Florida trial of white man accused of murdering unarmed black youth nears end
Closing arguments begin Wednesday in the Florida trial of a white man accused of murder in the 2012 killing of an unarmed black youth during a dispute about loud music. Michael Dunn is charged with first-degree murder in the shooting death of 17 year-old Jordan Davis outside a Jacksonville convenience store. Yesterday, Dunn took the stand and claimed self-defense, saying his life was threatened. The case is drawing comparisons to that of George Zimmerman, who was tried and acquitted in Florida for killing another unarmed black youth, Trayvon Martin. Richard Blake of the Jacksonville Progressive Coalition talks to FSRN’s Sean Kinane about the case and why his group has protested outside the courthouse.
“The story goes that Michael Dunn was in his car and heard some loud music from an adjacent car, essentially went over there. He says he felt threatened and ended up firing into the car injuring several of the passengers and killing Jordan Davis. The reason that this is such a big issue in Jacksonville is we had huge protests after the Trayvon Martin trial and George Zimmerman was found not guilty of killing Trayvon Martin and I was down in Sanford right as the verdict was being read and I saw people all around me going to their knees and crying when they found out Zimmerman was going to go free. The reason we think it’s so important for people to be out here in Jacksonville, we were actually out at the courthouse today, is that we can’t let that precedent continue, which is the precedent of it’s all right to kill a young black man in Florida or anywhere in the country, really, if you feel like it. That’s what the precedent that was set by the Zimmerman trial was. We feel that it’s really important to not allow that to continue.”

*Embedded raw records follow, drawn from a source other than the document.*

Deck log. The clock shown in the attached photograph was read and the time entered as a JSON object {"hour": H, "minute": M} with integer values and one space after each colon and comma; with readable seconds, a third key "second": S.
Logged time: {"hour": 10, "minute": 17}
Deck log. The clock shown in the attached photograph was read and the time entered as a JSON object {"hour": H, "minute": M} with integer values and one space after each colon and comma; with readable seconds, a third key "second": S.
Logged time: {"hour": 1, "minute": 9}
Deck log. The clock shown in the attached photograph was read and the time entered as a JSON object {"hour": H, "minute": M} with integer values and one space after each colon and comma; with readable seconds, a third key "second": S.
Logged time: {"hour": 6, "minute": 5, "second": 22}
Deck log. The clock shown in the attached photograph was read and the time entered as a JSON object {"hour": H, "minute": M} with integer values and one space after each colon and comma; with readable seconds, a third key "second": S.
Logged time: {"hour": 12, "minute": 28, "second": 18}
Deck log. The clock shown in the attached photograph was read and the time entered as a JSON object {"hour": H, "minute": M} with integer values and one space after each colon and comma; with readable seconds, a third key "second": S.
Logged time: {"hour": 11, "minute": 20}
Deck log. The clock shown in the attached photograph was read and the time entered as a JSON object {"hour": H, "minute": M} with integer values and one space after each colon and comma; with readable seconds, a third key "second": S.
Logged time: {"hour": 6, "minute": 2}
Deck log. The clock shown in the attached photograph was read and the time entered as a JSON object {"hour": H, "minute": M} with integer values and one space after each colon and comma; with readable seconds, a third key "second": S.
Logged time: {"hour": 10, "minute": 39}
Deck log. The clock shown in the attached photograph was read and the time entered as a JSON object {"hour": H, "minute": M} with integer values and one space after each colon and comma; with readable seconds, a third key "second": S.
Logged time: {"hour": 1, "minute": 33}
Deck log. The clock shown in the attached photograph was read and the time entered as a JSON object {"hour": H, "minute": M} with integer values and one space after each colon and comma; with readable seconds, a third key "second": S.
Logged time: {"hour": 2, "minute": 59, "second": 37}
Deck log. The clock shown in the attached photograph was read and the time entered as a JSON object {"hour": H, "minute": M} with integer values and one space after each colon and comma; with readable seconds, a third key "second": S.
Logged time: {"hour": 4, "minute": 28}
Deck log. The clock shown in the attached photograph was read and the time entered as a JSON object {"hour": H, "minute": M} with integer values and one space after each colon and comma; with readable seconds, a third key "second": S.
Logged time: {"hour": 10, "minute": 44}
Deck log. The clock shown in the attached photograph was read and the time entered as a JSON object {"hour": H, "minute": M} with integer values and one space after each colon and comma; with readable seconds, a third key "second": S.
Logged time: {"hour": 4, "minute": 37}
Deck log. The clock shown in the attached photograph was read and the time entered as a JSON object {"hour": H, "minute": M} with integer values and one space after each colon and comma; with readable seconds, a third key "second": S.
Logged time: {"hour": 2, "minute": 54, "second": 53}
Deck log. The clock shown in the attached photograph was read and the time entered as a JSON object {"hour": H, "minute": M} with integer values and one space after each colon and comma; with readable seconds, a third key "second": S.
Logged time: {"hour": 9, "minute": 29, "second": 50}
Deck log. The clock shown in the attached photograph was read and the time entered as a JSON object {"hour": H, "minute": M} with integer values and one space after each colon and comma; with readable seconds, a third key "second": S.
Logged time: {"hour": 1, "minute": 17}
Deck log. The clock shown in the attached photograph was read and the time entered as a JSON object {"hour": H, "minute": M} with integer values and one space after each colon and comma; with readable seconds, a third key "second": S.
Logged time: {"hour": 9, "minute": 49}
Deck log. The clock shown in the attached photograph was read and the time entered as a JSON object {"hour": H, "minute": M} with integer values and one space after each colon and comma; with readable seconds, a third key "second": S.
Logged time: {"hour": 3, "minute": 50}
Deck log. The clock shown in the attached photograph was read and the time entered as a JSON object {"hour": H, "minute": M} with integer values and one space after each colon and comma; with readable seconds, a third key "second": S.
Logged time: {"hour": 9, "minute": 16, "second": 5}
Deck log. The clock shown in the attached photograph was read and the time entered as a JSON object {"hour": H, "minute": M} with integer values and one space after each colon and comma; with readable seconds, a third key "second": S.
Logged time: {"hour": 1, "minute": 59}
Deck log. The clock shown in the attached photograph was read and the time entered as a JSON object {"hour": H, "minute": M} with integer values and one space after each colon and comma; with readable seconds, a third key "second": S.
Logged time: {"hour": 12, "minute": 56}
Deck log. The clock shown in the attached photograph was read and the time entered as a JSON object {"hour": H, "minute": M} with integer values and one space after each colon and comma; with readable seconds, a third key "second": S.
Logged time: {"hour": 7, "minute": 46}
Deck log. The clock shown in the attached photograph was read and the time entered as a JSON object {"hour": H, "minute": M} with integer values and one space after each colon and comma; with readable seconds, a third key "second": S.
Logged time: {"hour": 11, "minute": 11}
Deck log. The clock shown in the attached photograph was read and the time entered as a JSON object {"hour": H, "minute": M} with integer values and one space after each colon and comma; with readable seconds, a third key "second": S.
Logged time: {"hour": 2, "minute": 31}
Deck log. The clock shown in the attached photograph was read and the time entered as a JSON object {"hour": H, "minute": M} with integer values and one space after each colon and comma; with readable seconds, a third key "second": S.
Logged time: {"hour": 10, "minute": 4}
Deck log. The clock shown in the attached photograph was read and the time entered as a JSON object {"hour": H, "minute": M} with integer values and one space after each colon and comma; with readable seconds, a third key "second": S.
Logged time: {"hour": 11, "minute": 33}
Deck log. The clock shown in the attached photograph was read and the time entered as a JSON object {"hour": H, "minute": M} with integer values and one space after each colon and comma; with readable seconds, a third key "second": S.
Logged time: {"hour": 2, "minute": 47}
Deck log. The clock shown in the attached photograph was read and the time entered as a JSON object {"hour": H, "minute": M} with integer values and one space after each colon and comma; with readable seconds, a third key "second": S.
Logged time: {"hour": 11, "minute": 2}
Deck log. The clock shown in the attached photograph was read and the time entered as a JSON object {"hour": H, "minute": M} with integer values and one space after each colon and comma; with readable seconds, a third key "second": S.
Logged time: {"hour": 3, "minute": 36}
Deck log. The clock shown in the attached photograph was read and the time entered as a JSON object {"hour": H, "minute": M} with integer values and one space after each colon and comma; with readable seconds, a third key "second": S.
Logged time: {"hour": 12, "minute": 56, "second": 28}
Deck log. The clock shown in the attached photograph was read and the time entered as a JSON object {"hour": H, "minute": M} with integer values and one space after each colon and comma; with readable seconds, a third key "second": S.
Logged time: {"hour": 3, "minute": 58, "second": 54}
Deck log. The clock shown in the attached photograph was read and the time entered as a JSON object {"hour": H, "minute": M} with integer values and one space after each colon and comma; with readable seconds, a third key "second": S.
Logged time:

And the comparison between this and the Zimmerman trial is that Michael Dunn is claiming self-defense. He’s claiming that Jordan Davis, who is a black teen, was producing a weapon. What do you know about that?
“My understanding is that, yeah, he said he thought he saw something poke out of the window that was the interview that he gave to police after he was arrested. He wasn’t sure whether it was a gun or anything to that effect and it’s my understanding that there was no weapon. He essentially just fired into a car full of unarmed teenagers.”
There’s some evidence that Michael Dunn’s actions might have been racially motivated and that’s based on the letters and maybe even the phone calls that have been released since he’s been in jail.
“I would have to agree that there’s certainly some racial motivation. Certainly he’s not going to claim that outright in the trial that he shot into the car because he doesn’t like young black men. But if the role’s were reversed, for example, if there’s a black man who fired into a car full of white teens playing loud country music there would have been a lynch mob going through Jacksonville to hunt down that man. But with Michael Dunn, I mean, the fact of the matter is that you can’t shoot people for listening to loud music. There’s absolutely no reason to do that. Whether or not he likes their music, he doesn’t like it being loud is completely irrelevant, you’re not allowed to fire into a car because of it. So, yeah, I think there’s certainly some racial motivation. Zimmerman tried to make the same argument before, I’m sure the lawyers will have a similar argument which is that there’s no racial motivation it’s purely about being threatened but there’s absolutely no way, no way for them to realistically claim that there wasn’t a racist aspect of it.”
What’s the mood like there in Jacksonville either where you’re protesting outside the trial or just in the community in general about this case?
“Well I would say when I came back from Sanford and we had the protest here after Trayvon there were hundreds and hundreds of people who were outraged by that verdict and I think that outrage is still palpable in the city of Jacksonville. When I was out at the courthouse and holding signs I saw the mother and father and some of the representatives of Jordan Davis come by and they nodded their heads and gave us a thumbs up and said thank you. So we know that our supporting Jordan Davis has been good for them. I think the people in Jacksonville are more or less fed up with the idea of vigilantes going around and shooting black teens because they feel like it. I think that outrage is pretty palpable both in the black community and in the city at large. Which is why I think we had a fair amount of support outside the courthouse. In fact we had people join, walking in and out of the courthouse, join our protest. So I think that the city of Jacksonville definitely supports what’s going on. They don’t want to have our young black men be living or drive throughout the city in fear, or wherever they play loud music, that they might get shot at. Not by the police but by just a random white vigilante.”
That’s Richard Blake with the Jacksonville Progressive Coalition. For FSRN, I’m Sean Kinane.